======== Data for review

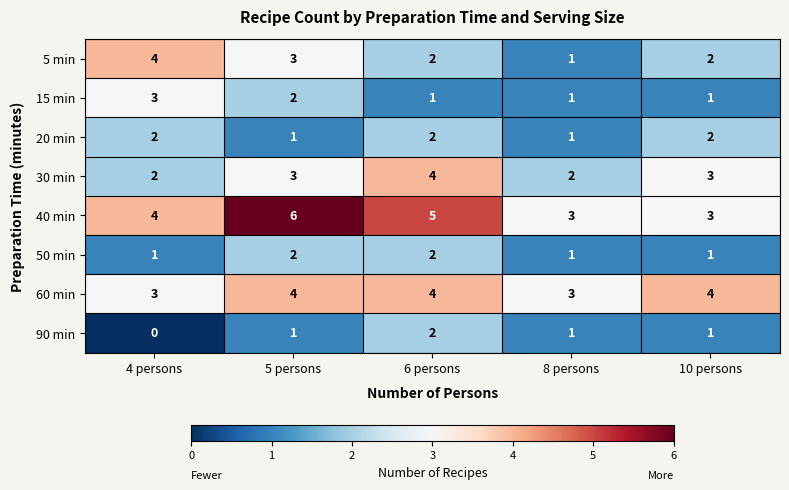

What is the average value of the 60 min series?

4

================
======== Data for review

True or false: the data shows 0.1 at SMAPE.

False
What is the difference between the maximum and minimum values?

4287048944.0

================

> _What you need to do_:
Print everything from the line containing "True or false: the data shows 0.1 at SMAPE." down to the line containing "4287048944.0", both included, with each line repeated exactly.

> _Answer to this task_:
True or false: the data shows 0.1 at SMAPE.

False
What is the difference between the maximum and minimum values?

4287048944.0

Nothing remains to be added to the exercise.